Jim Coleman is right to call for nationally agreed standards for languages (page 4). Britain, traditionally excelling in linguistic incompetence, is now experiencing huge demand from students and employers for language teaching. Trouble is, with bits and pieces bolted on here and there in first-degree courses, neither students nor their potential employers can have much idea how competent they are. "Fluent French" on a CV may mean anything from "Encore une biere" to detailed knowledge of Moliere. German taken as an optional course in a business studies degree may not mean the same as German taken jointly with business studies.
There is a useful model available for action. When it comes to teaching English to foreign students, Britain has an efficiently monitored and standardised system - indeed a major export industry. Recognised standards are set for those studying in language schools both in this country and abroad with exams set and marked by the University of Cambridge Local Examinations Syndicate.

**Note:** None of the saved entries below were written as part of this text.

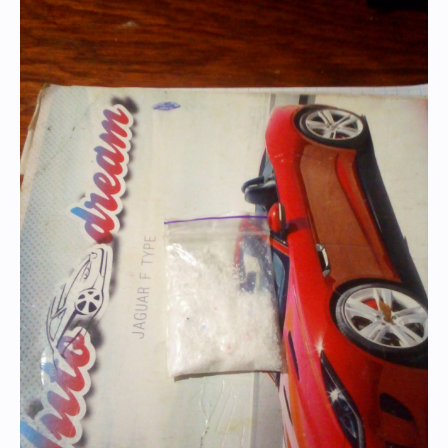
00:10
Открыв пластмассовую капсулу оттуда сразу пробился приятный,
фруктово-хвойный запах, минуты две просто нюхала шишку.
На глаз взяла из зиплока где то
300-350
мг. и быстренько измельчил, а
друг пока занимался "рукоделием" (обрезал верх).
00:20
Спустя 5 минут первый напас уже был в колпаке.. Пока друг курил свой
напас, я уже чувствовал душистый и очень приятный запах..
Вот пришла и моя очередь, высыпал остаток в колпак, и начинаю
наблюдать, как дым плотно набирается в бутылку, а мысли только о
кашле...
Вытягиваю собственно свою банку... после входа дыма, мысли о кашле
полностью ушли, это одна из самых приятных шишек, так как горло не
першит абсолютно!
00:30
Спустя несколько минут, я начал чувствовать нехилый приход
радости, счастья, в общем, настроение очень заметно поднялось,
уже не можем убрать улыбку с лица.
Дождавшись, пока друг докурит сигарету, мы приняли решение,
что надо бы выходить из парка.
Пока мы шли к выходу, я просто не мог отвести глаз с чудесной
природы, дышал полной грудью, так как, никогда не чувствовал
такого свежего воздуха (мне так казалось на тот момент).
Цвета этого мира стали на много ярче и насыщенней, да и вообще,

What is to stop the Institute of Linguists Educational Trust or the Centre for Information on Language Teaching and Resource from setting up something similar at least for the major European languages? Perhaps the National Council for Vocational Qualifications could help by calibrating them to NVQ levels two to five.
Such standardisation could, of course, reveal weaknesses in course structures. It could also open opportunities for research into languages teaching and learning. It might lead to the development or dissemination of improved teaching methods - there is considerable experience in the university system. South Bank University and the University of North London, for example, go in for large-scale language teaching for London employers.
Professor Coleman's call for more language teaching specialists also makes sense. At present, many universities use language lecturers whose research specialisms and expertise are in a particular country's culture or literature and not in the mechanics of linguistic tuition and learning processes. Or they fill gaps by shamelessly exploiting native-speaking partners of their existing staff (or foreign graduate students), employing them on short contracts with heavy teaching loads. But even then they cannot meet demand.
If our linguistic incompetence is to be overcome in the next generation, clear thinking and streamlining is surely needed. It would be well to do it systematically - the problems of Italy's overworked and underpaid language teachers (page 9) provide a cautionary tale.